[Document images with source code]
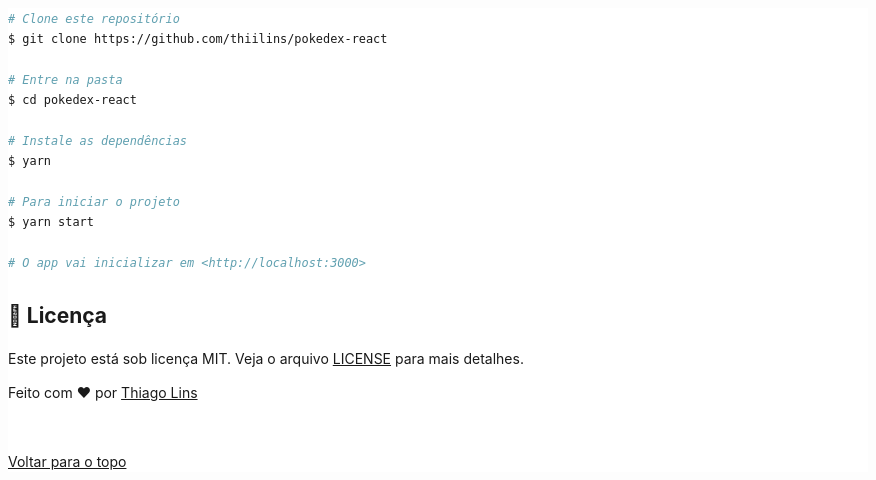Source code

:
 ```bash
# Clone este repositório
$ git clone https://github.com/thiilins/pokedex-react

# Entre na pasta
$ cd pokedex-react

# Instale as dependências
$ yarn

# Para iniciar o projeto
$ yarn start

# O app vai inicializar em <http://localhost:3000>
```

## :memo: Licença

Este projeto está sob licença MIT. Veja o arquivo [LICENSE](LICENSE.md) para mais detalhes.

Feito com :heart: por <a href="https://github.com/thiilins" target="_blank">Thiago Lins</a>

&#xa0;

<a href="#top">Voltar para o topo</a>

### EXERCISE DESCRIPTION
Work out how many lines in the records contain the word "https", and give that number by itself.

### SOLUTION FOR THIS TASK
2